In certain cases, it may be appropriate for a patient to undergo a total pancreatectomy, removal of the entire pancreas, but the surgery comes with a high cost. “We recommend it only f the condition has made the patient’s life intolerable,” says Dr. Schrope, who dedicates half of her clinical time to patients with pancreatitis and pancreatic cancer. “More than 90 percent get major, if not entire, relief of their symptoms, but some say that they are trading one disease for another—painful, debilitating pancreatitis for insulin-dependent diabetes. The latter is manageable, and livable, especially with new advances, but obviously not ideal.”
Removal of the pancreas necessarily eliminates the islet cells nestled deep within the organ that manufacture insulin and glucagon, the hormones that regulate blood sugar. The form of disease that develops after pancreatectomy—known as brittle diabetes—can be particularly challenging to control. “Because of the loss of glucagon, the counterregulatory hormone, people with brittle diabetes can lack the ability to sense the low blood sugar caused by the absence of insulin,” says Dr. Schrope. “It can lead to coma, seizures, and death. Many say the quality-of-life improvement associated with a pancreatectomy far outweighs the long-term challenges of managing diabetes, but it is a last-ditch effort.”
Dr. Schrope and her team are using autologous islet cell transplants to improve the outcomes of a pancreatectomy.
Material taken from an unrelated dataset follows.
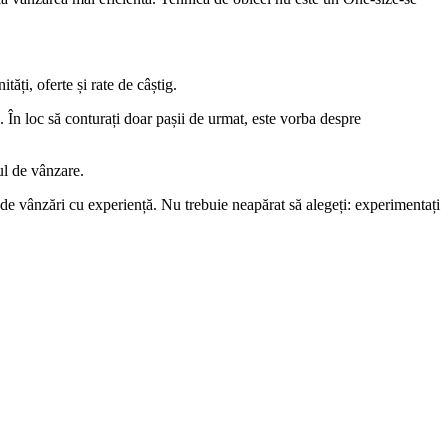
ăți, oferte și rate de câștig.
 În loc să conturați doar pașii de urmat, este vorba despre
ul de vânzare.
u de vânzări cu experiență. Nu trebuie neapărat să alegeți: experimentați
During an autologous transplant, the pancreas is removed as it is in a pancreatectomy. While the patient is still anesthetized, the Cell Therapy Laboratory staff of NewYork-Presbyterian Hospital and the Department of Pathology & Cell Biology isolate the islet cells from the patient’s own pancreas and return them to the operating room. There, Dr. Schrope and her team infuse the cells into the patient’s liver. Within weeks to months of the procedure, the patient’s islet cells—now in the liver—should resume insulin production. More than one-third of patients can forgo insulin injections entirely, while another third are able to significantly reduce their dependence on injections.
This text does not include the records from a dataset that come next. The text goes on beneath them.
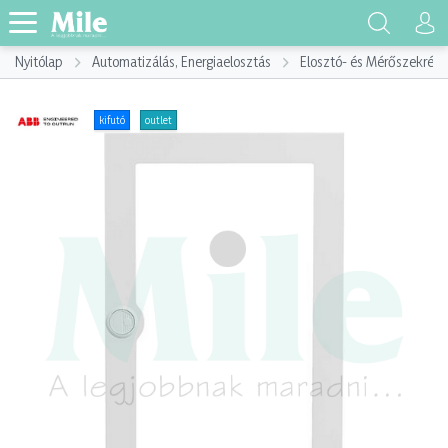
Nyitólap
Automatizálás, Energiaelosztás
Elosztó- és Mérőszekrény
kifutó
outlet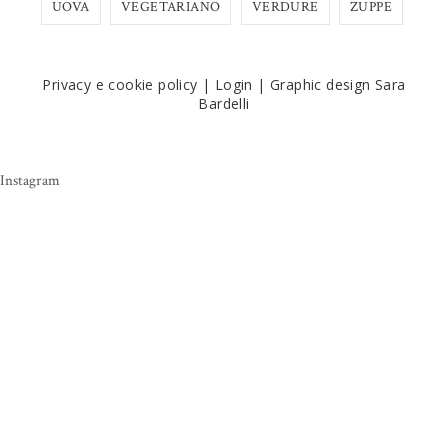
UOVA
VEGETARIANO
VERDURE
ZUPPE
Privacy e cookie policy
|
Login
|
Graphic design Sara
Bardelli
Instagram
The first transplant at NewYork-Presbyterian/Columbia was done in April 2014. Of the first two patients who had the procedure, both are making insulin and one has been able to forgo insulin injections. “The first patient waited for us to do the procedure because his insurance allows treatment only in New York State,” says Dr. Schrope. Becoming insulin-dependent—a certainty with conventional pancreatectomy—would have put him on permanent disability. He waited to schedule his pancreatectomy until he could have the autologous islet cell transplant.”
Dr. Schrope and her team plan to continue to refine autologous islet cell transplants and investigate the procedure’s promise for patients at high risk for developing pancreatic cancer. “The best way to treat cancer is to prevent it. Among patients in whom we identify high risk of cancer, perhaps total pancreatectomy followed by autologous islet cell transplant will prove appropriate as a prophylactic treatment.”
Dr. Schrope is a member of Columbia’s Pancreas Center, which is directed by John A. Chabot, MD, the David V. Habif Professor of Surgery at CUMC.
This article was published originally in the Fall/Winter 2014 issue of Columbia Medicine.